Methods: Information was obtained through a simple questionnaire in 244 patients. The mean age of the patients was 31.7 years, and they had undergone grafting at a mean age of 11.9 years.
Results: As of December 2000 or at last visit, 77% had a functioning graft. The mean height was 156.6 cm for male patients and 147.4 cm for female patients. The distribution of educational level was lower than national averages: 27.4% were at the lowest level versus 3% of the general population, 41.4% were at the middle level, 31.2% had reached the baccalaureate level, and 11% had followed a university cursus.
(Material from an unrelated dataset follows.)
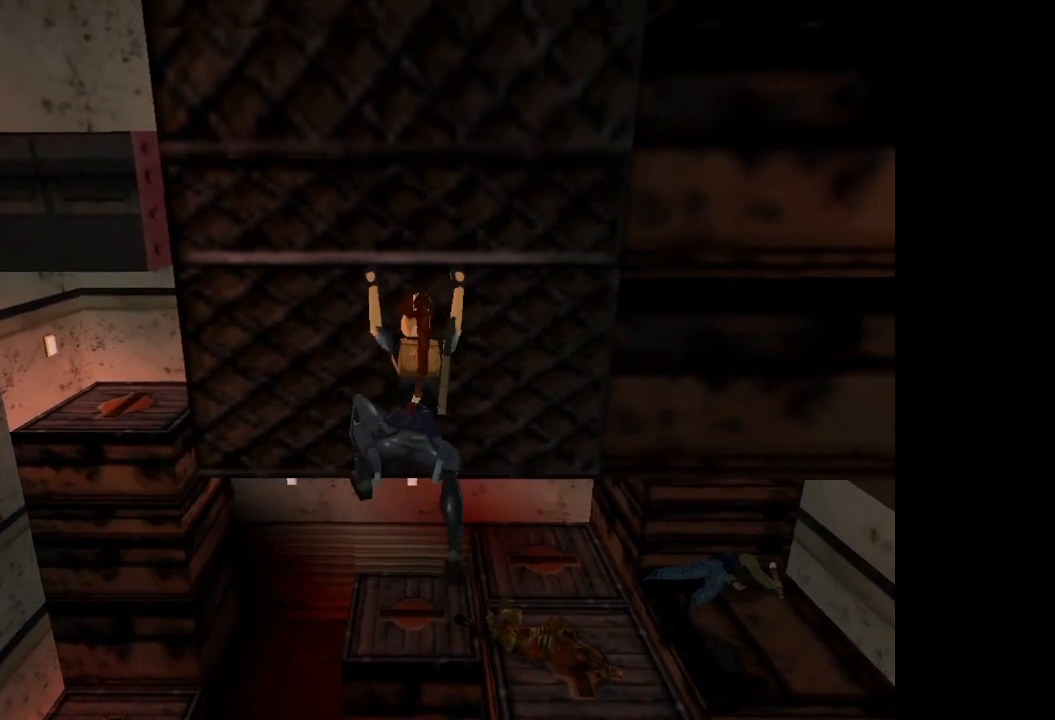
{"buttons": ["CROSS", "DPAD_UP"], "events": []}
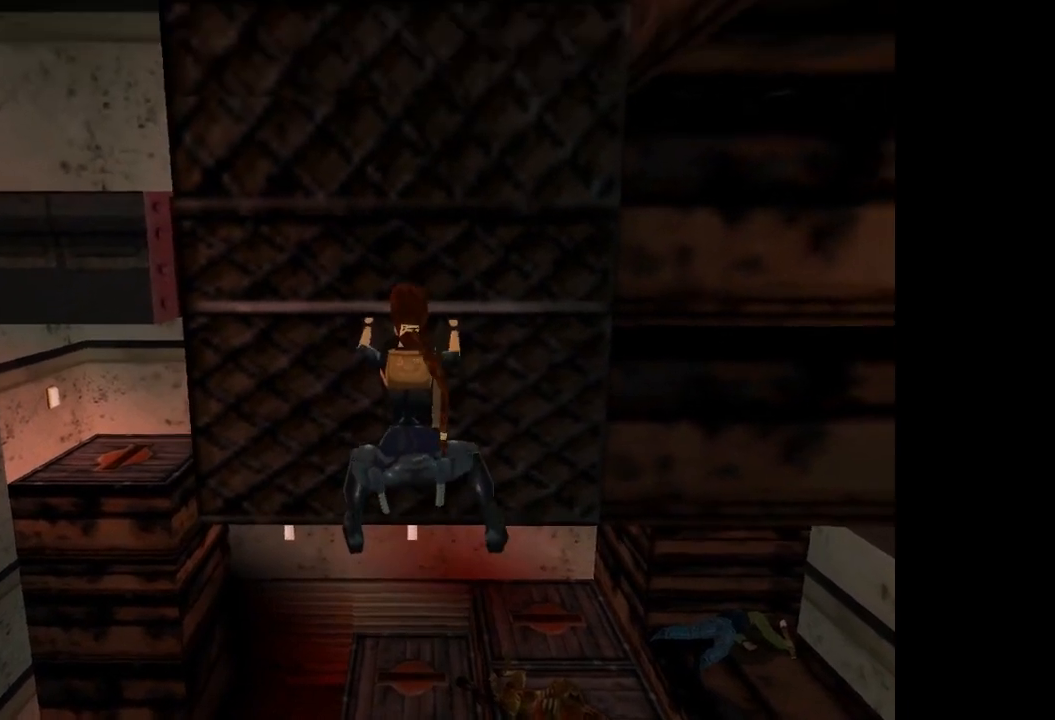
{"buttons": ["CROSS", "DPAD_UP"], "events": []}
Activity was similar to the general population: 73% had paid employment versus 72%, 6.5% were unemployed versus 10.5%, and 18.7% received a disablement pension. Among the 149 male patients, 39 (27%) had a marital life and 12 (8.3%) had children, whereas among the 95 female patients, 48 (50%) had a marital life and 26 (27%) had at least one child. Lodging was the parent's home in 46% and independent in 54%. Multivariate analysis showed a significant correlation between educational level, paid activity, marital life, and independent housing with final height.
Conclusions: The long-term social outcome of patients who underwent grafting in childhood more than 15 years previously is encouraging. The importance of reaching a normal height is stressed.